The people who have created LLMs with guardrails have decided to use their discretion on which types of information their tools should provide. Whether the end user agrees with those restrictions is not relevant. They should not have the ability to compel the owners of an LLM to remove the guardrails. (Keep in mind, LLMs are not traditional tools. Unlike a hammer, they are a proxy for speech. Unlike a book, there is only indirect control over what is being said.)

johnisgood 12 hours ago | parent | next [-]

Maybe, but since LLMs are not doctors, let them answer that question. :)

I am pretty sure if you were in such a situation, you'd want to know the answer, too, but you are not, so right now it is a taboo for you. Well, sorry to burst your bubble but some people DO want to commit suicide for a variety of reasons and if they can't find (due to censorship) a better way, might just shoot or hang themselves, or just overdose on the shittiest pills.

I know I will get paralyzed in the future, you think that I will want to live like that when I have been depressed my whole life, pre-MS, too? No, I do not, especially not when I am paralyzed, not just my legs, but all my four-limbs. Now, I will have to kill myself BEFORE it happens otherwise I will be at the mercy of other people and there is no euthanazia here.

iso1631 8 hours ago | parent | prev [-]

Except LLMs provide this data all the time

https://theoutpost.ai/news-story/ai-chatbots-easily-manipula...

Chabsff 5 hours ago | parent [-]

If your argument is that the guardrails only provide a false sense of security, and removing them would ultimately be a good thing because it would force people to account for that, that's an interesting conversation to have

But it's clearly not the one at play here.

iso1631 5 hours ago | parent [-]

The guardrails clearly don't help.

A computer can not be held accountable, so who is held accountable?

sterlind 12 hours ago | parent | prev [-]

models are derived from datasets. they're treated like phonebooks (also a product of datasets) under the law - which is to say they're probably not copyrightable, since no human creativity went into them (they may be violating copyright as unlicensed derivative works, but that's a different matter.) both phonebooks, and LLMs, are protected by freedom of the press.

LLM providers are free to put guardrails on their language models, the way phonebook publishers used to omit certain phone numbers - but uncensored models, like uncensored phonebooks, can be published as well.

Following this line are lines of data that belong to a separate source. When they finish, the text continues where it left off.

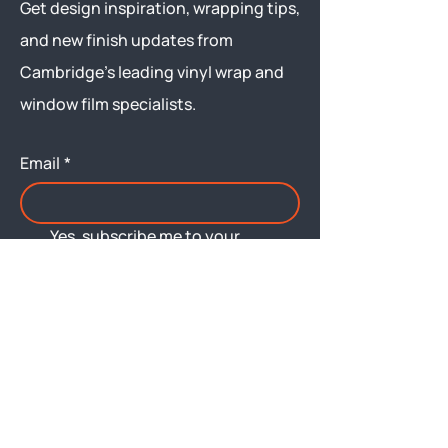
Get design inspiration, wrapping tips,
and new finish updates from
Cambridge’s leading vinyl wrap and
window film specialists.
Email
*
Yes, subscribe me to your 
newsletter.
Submit
Menu
About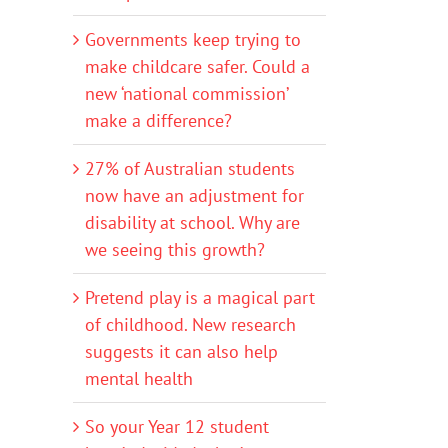
Governments keep trying to
make childcare safer. Could a
new ‘national commission’
make a difference?
27% of Australian students
now have an adjustment for
disability at school. Why are
we seeing this growth?
Pretend play is a magical part
of childhood. New research
suggests it can also help
mental health
So your Year 12 student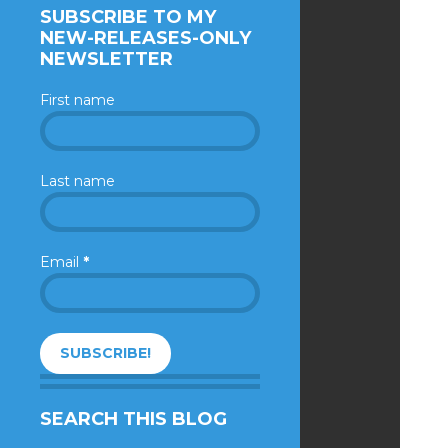
SUBSCRIBE TO MY
NEW-RELEASES-ONLY
NEWSLETTER
First name
Last name
Email
*
SEARCH THIS BLOG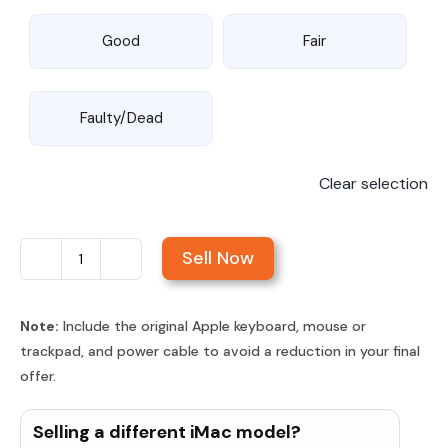
Good
Fair
Faulty/Dead
Clear selection
Sell Now
Sell
iMac
21.5-
Note:
Include the original Apple keyboard, mouse or
trackpad, and power cable to avoid a reduction in your final
inch
offer.
Retina
4K
Selling a different iMac model?
Display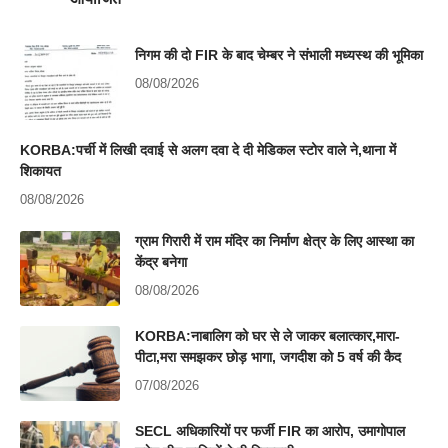
निगम की दो FIR के बाद चेम्बर ने संभाली मध्यस्थ की भूमिका
08/08/2026
KORBA:पर्ची में लिखी दवाई से अलग दवा दे दी मेडिकल स्टोर वाले ने,थाना में
शिकायत
08/08/2026
ग्राम गिरारी में राम मंदिर का निर्माण क्षेत्र के लिए आस्था का
केंद्र बनेगा
08/08/2026
KORBA:नाबालिग को घर से ले जाकर बलात्कार,मारा-
पीटा,मरा समझकर छोड़ भागा, जगदीश को 5 वर्ष की कैद
07/08/2026
SECL अधिकारियों पर फर्जी FIR का आरोप, उमागोपाल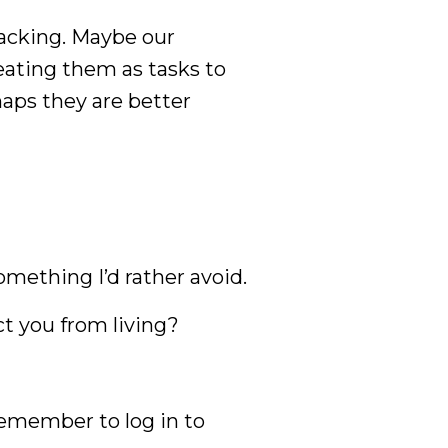
tracking. Maybe our
eating them as tasks to
haps they are better
something I’d rather avoid.
ct you from living?
emember to log in to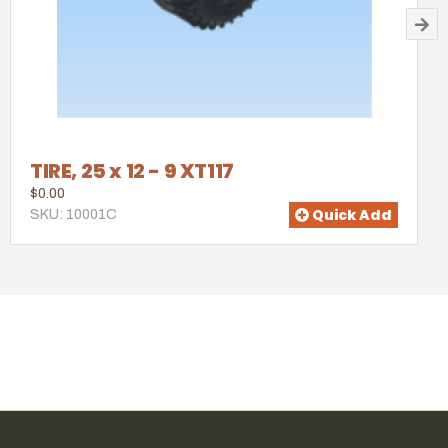
TIRE, 25 x 12 - 9 XT117
$0.00
Quick Add
SKU: 10001C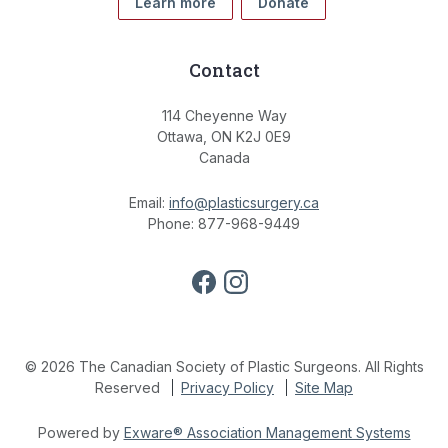
Learn more
Donate
Contact
114 Cheyenne Way
Ottawa, ON K2J 0E9
Canada
Email:
info@plasticsurgery.ca
Phone: 877-968-9449
© 2026 The Canadian Society of Plastic Surgeons. All Rights
Reserved
Privacy Policy
Site Map
Powered by
Exware® Association Management Systems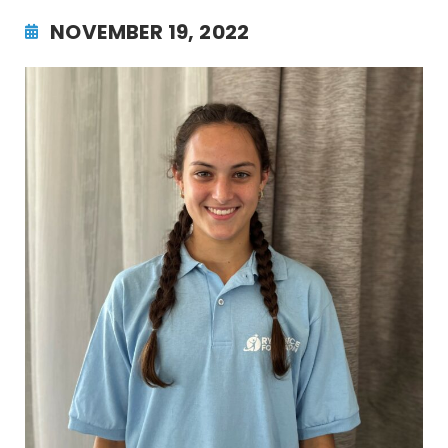
NOVEMBER 19, 2022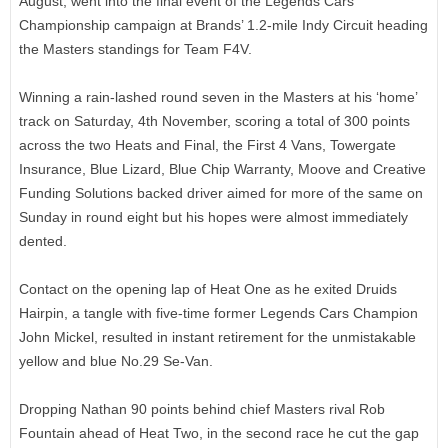
August, went into the final event of the Legends Cars
Championship campaign at Brands’ 1.2-mile Indy Circuit heading
the Masters standings for Team F4V.
Winning a rain-lashed round seven in the Masters at his ‘home’
track on Saturday, 4th November, scoring a total of 300 points
across the two Heats and Final, the First 4 Vans, Towergate
Insurance, Blue Lizard, Blue Chip Warranty, Moove and Creative
Funding Solutions backed driver aimed for more of the same on
Sunday in round eight but his hopes were almost immediately
dented.
Contact on the opening lap of Heat One as he exited Druids
Hairpin, a tangle with five-time former Legends Cars Champion
John Mickel, resulted in instant retirement for the unmistakable
yellow and blue No.29 Se-Van.
Dropping Nathan 90 points behind chief Masters rival Rob
Fountain ahead of Heat Two, in the second race he cut the gap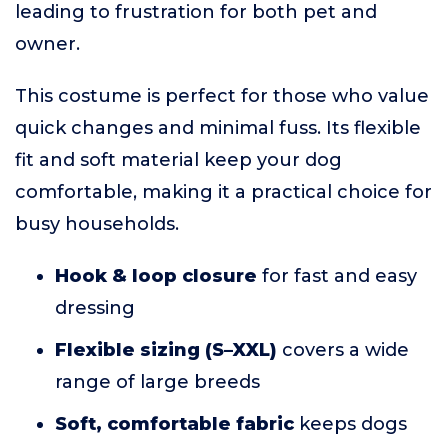
leading to frustration for both pet and
owner.
This costume is perfect for those who value
quick changes and minimal fuss. Its flexible
fit and soft material keep your dog
comfortable, making it a practical choice for
busy households.
Hook & loop closure
for fast and easy
dressing
Flexible sizing (S–XXL)
covers a wide
range of large breeds
Soft, comfortable fabric
keeps dogs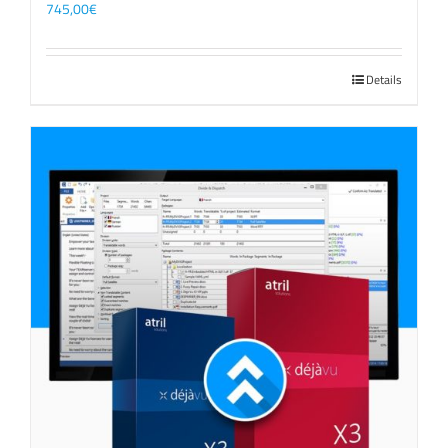
745,00
€
Details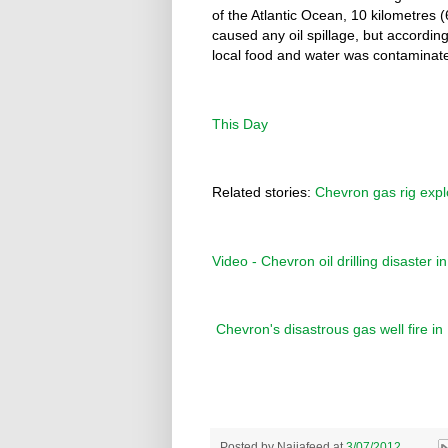
of the Atlantic Ocean, 10 kilometres 
caused any oil spillage, but accordin
local food and water was contaminate
This Day
Related stories:
Chevron gas rig expl
Video - Chevron oil drilling disaster 
Chevron's disastrous gas well fire i
Posted by
Naijafeed
at
3/07/2012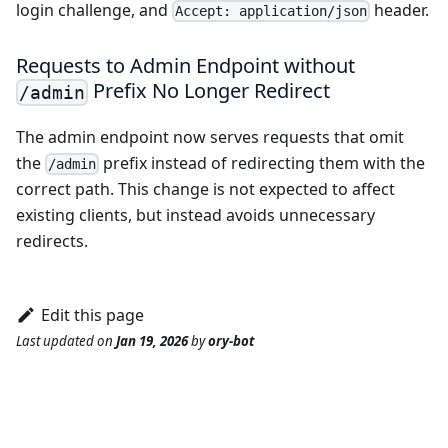
login challenge, and
header.
Accept: application/json
Requests to Admin Endpoint without
Prefix No Longer Redirect
/admin
The admin endpoint now serves requests that omit
the
prefix instead of redirecting them with the
/admin
correct path. This change is not expected to affect
existing clients, but instead avoids unnecessary
redirects.
Edit this page
Last updated
on
Jan 19, 2026
by
ory-bot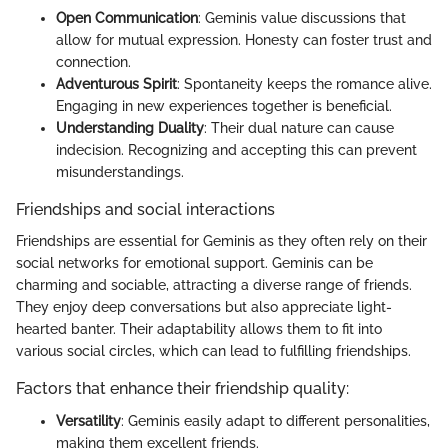
Open Communication
: Geminis value discussions that
allow for mutual expression. Honesty can foster trust and
connection.
Adventurous Spirit
: Spontaneity keeps the romance alive.
Engaging in new experiences together is beneficial.
Understanding Duality
: Their dual nature can cause
indecision. Recognizing and accepting this can prevent
misunderstandings.
Friendships and social interactions
Friendships are essential for Geminis as they often rely on their
social networks for emotional support. Geminis can be
charming and sociable, attracting a diverse range of friends.
They enjoy deep conversations but also appreciate light-
hearted banter. Their adaptability allows them to fit into
various social circles, which can lead to fulfilling friendships.
Factors that enhance their friendship quality:
Versatility
: Geminis easily adapt to different personalities,
making them excellent friends.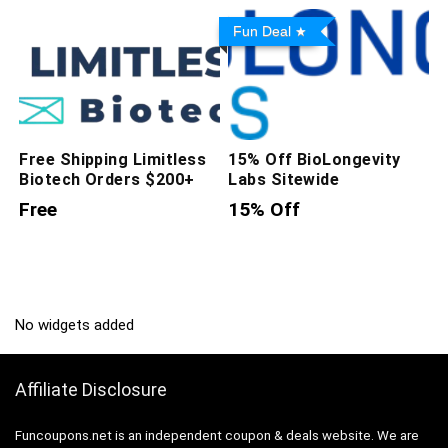
Fun Deal
Free Shipping Limitless
15% Off BioLongevity
Biotech Orders $200+
Labs Sitewide
Free
15% Off
No widgets added
Affiliate Disclosure
Funcoupons.net is an independent coupon & deals website. We are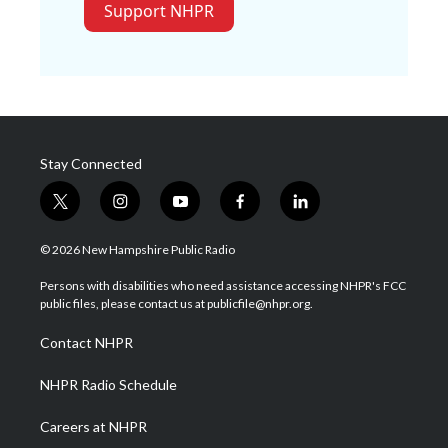
Support NHPR
Stay Connected
t
i
y
f
l
w
n
o
a
i
i
s
u
c
n
© 2026 New Hampshire Public Radio
t
t
t
e
k
t
a
u
b
e
Persons with disabilities who need assistance accessing NHPR's FCC
e
g
b
o
d
public files, please contact us at publicfile@nhpr.org.
r
r
e
o
i
a
k
n
Contact NHPR
m
NHPR Radio Schedule
Careers at NHPR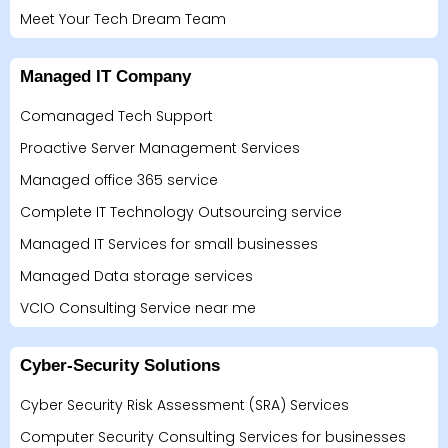
Meet Your Tech Dream Team
Managed IT Company
Comanaged Tech Support
Proactive Server Management Services
Managed office 365 service
Complete IT Technology Outsourcing service
Managed IT Services for small businesses
Managed Data storage services
VCIO Consulting Service near me
Cyber-Security Solutions
Cyber Security Risk Assessment (SRA) Services
Computer Security Consulting Services for businesses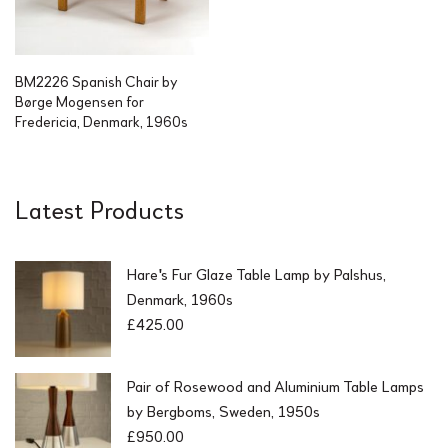
BM2226 Spanish Chair by
Børge Mogensen for
Fredericia, Denmark, 1960s
Latest Products
Hare's Fur Glaze Table Lamp by Palshus,
Denmark, 1960s
£
425.00
Pair of Rosewood and Aluminium Table Lamps
by Bergboms, Sweden, 1950s
£
950.00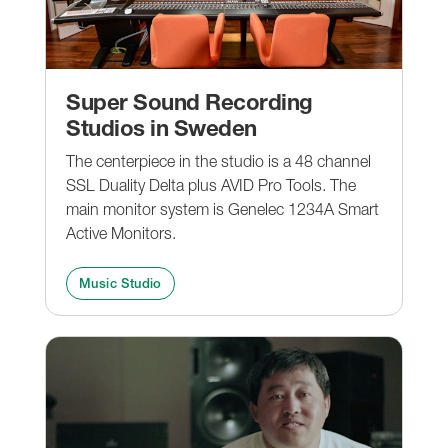
Super Sound Recording
Studios in Sweden
The centerpiece in the studio is a 48 channel
SSL Duality Delta plus AVID Pro Tools. The
main monitor system is Genelec 1234A Smart
Active Monitors.
Music Studio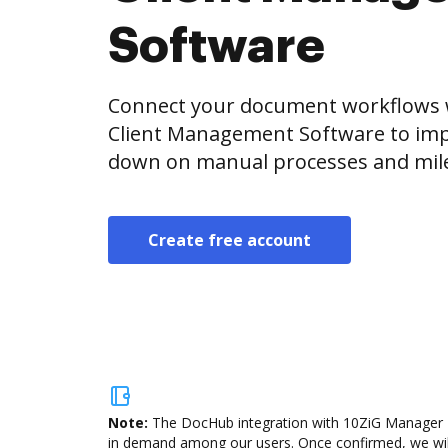
Software
Connect your document workflows 
Client Management Software to impr
down on manual processes and miles
Create free account
Note:
The DocHub integration with 10ZiG Manager Th
in demand among our users. Once confirmed, we will a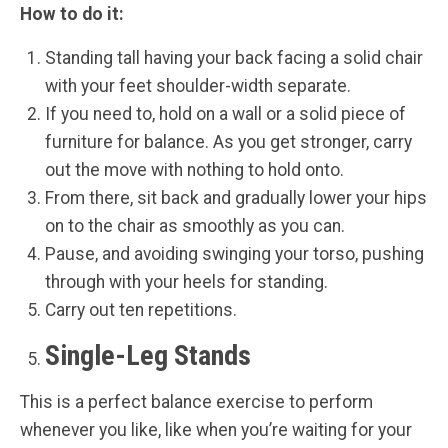
How to do it:
Standing tall having your back facing a solid chair
with your feet shoulder-width separate.
If you need to, hold on a wall or a solid piece of
furniture for balance. As you get stronger, carry
out the move with nothing to hold onto.
From there, sit back and gradually lower your hips
on to the chair as smoothly as you can.
Pause, and avoiding swinging your torso, pushing
through with your heels for standing.
Carry out ten repetitions.
Single-Leg Stands
This is a perfect balance exercise to perform
whenever you like, like when you’re waiting for your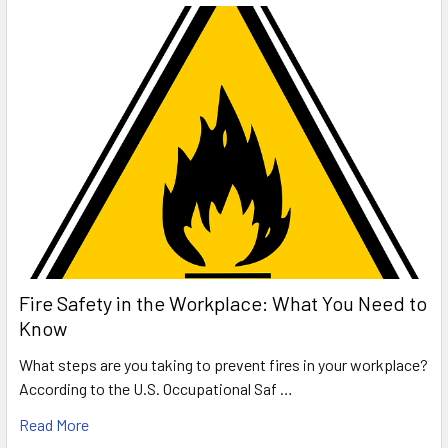
Fire Safety in the Workplace: What You Need to
Know
What steps are you taking to prevent fires in your workplace?
According to the U.S. Occupational Saf …
Read More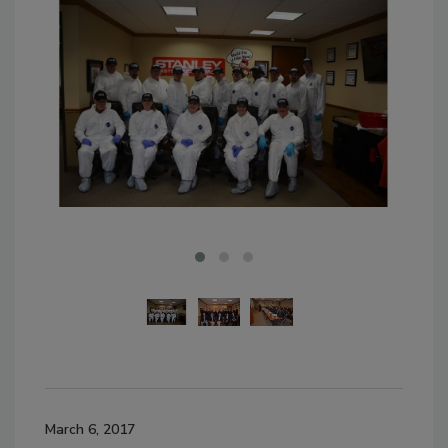
March 6, 2017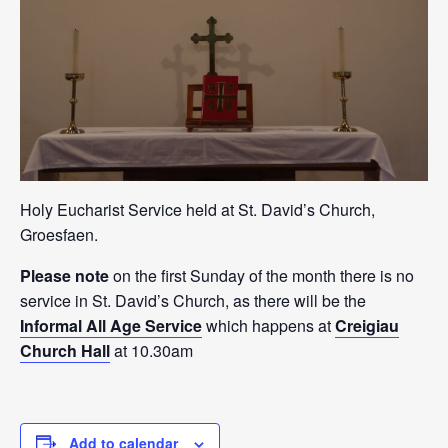
Holy Eucharist Service held at St. David’s Church,
Groesfaen.
Please note
on the first Sunday of the month there is no
service in St. David’s Church, as there will be the
Informal All Age Service
which happens at
Creigiau
Church Hall
at 10.30am
Add to calendar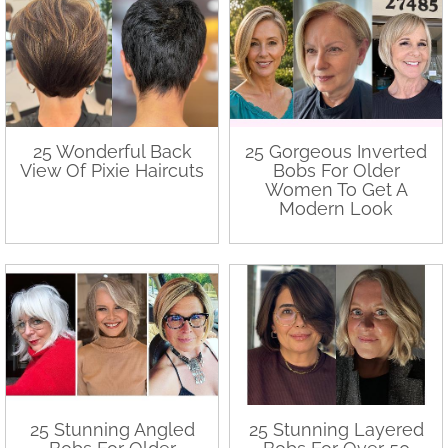
25 Wonderful Back
25 Gorgeous Inverted
View Of Pixie Haircuts
Bobs For Older
Women To Get A
Modern Look
25 Stunning Angled
25 Stunning Layered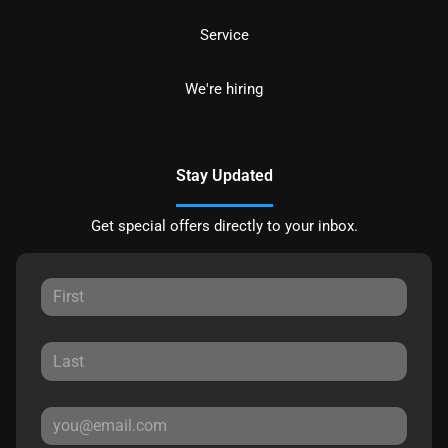
Service
We're hiring
Stay Updated
Get special offers directly to your inbox.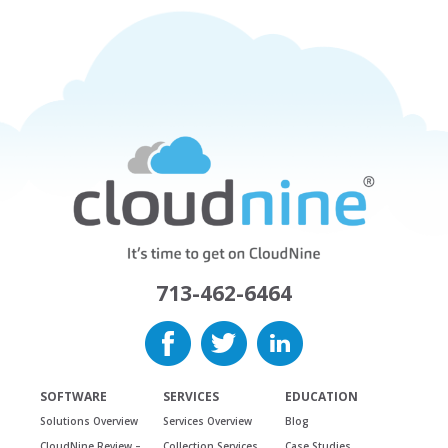
713-462-6464
SOFTWARE
SERVICES
EDUCATION
Solutions Overview
Services Overview
Blog
CloudNine Review –
Collection Services
Case Studies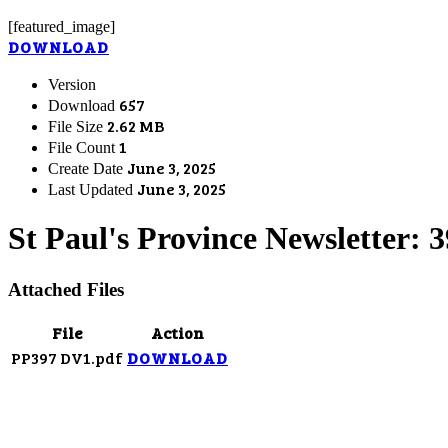
[featured_image]
DOWNLOAD
Version
657
Download
2.62 MB
File Size
1
File Count
June 3, 2025
Create Date
June 3, 2025
Last Updated
St Paul's Province Newsletter: 
Attached Files
File
Action
PP397 DV1.pdf
DOWNLOAD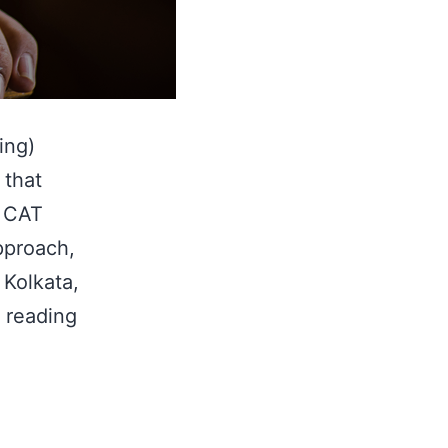
ing)
 that
y CAT
approach,
 Kolkata,
How
 reading
To
Score
99%ile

immibis 19 hours ago | parent | prev [-]

That sounds like it removes some unknown amount of censorship, where the amount removed could be anywhere from "just these exact prompts" to "all censorship entirely"

felipeerias 15 hours ago | parent | prev [-]

It seems very naive to presume that a tool which explicitly works by unblocking the retrieval of harmful information will not be used for, among other purposes, retrieving that same harmful information.

mubou2 14 hours ago | parent [-]

The goal isn't to make that specific information accessible; it's to get rid of all refusals across the board.

Going after the most extreme cases has the effect of ripping out the weeds by the root, rather than plucking leaf after leaf.